* **Items from a data source**:
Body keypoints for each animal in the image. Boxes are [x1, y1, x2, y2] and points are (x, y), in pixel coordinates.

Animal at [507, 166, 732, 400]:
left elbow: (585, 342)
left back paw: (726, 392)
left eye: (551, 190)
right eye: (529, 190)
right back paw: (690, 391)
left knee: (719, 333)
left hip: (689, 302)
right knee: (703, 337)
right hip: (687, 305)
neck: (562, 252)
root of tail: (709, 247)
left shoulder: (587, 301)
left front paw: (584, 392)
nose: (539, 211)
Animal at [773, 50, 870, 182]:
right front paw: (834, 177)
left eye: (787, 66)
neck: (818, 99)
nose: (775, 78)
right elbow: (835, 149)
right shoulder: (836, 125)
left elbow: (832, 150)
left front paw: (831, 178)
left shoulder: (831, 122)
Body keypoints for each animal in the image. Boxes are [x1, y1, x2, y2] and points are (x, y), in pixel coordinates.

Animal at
---
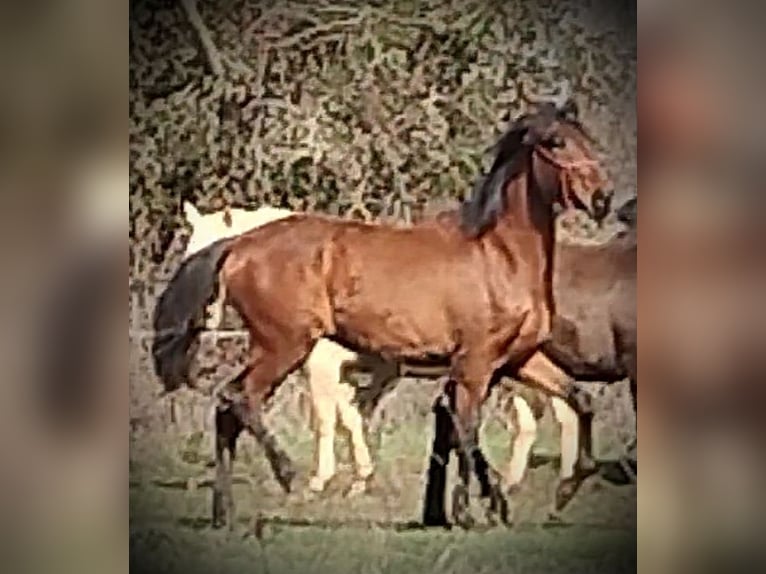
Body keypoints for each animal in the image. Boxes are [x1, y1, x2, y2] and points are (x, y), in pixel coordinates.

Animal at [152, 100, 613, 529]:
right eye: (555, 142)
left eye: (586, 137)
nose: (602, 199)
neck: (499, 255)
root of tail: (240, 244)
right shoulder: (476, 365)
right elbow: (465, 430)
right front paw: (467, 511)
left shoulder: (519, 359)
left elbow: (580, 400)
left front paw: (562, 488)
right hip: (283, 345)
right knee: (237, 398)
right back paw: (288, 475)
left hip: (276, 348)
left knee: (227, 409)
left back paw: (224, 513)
...
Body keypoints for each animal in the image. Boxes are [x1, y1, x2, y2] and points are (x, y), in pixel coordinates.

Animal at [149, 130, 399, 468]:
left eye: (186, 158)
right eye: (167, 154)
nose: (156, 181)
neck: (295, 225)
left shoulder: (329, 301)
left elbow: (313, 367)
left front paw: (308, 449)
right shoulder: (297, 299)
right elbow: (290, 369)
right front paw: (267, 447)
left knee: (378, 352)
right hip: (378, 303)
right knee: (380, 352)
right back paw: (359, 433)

* **Task item**: Each line in the entries above, starting at the line with "left shoulder: (329, 301)" and ending at the line with "right back paw: (359, 433)", is to be printed exactly, and only those lines.

* **Task response**:
left shoulder: (329, 301)
left elbow: (313, 367)
left front paw: (308, 449)
right shoulder: (297, 299)
right elbow: (290, 369)
right front paw: (267, 447)
left knee: (378, 352)
right hip: (378, 303)
right knee: (380, 352)
right back paw: (359, 433)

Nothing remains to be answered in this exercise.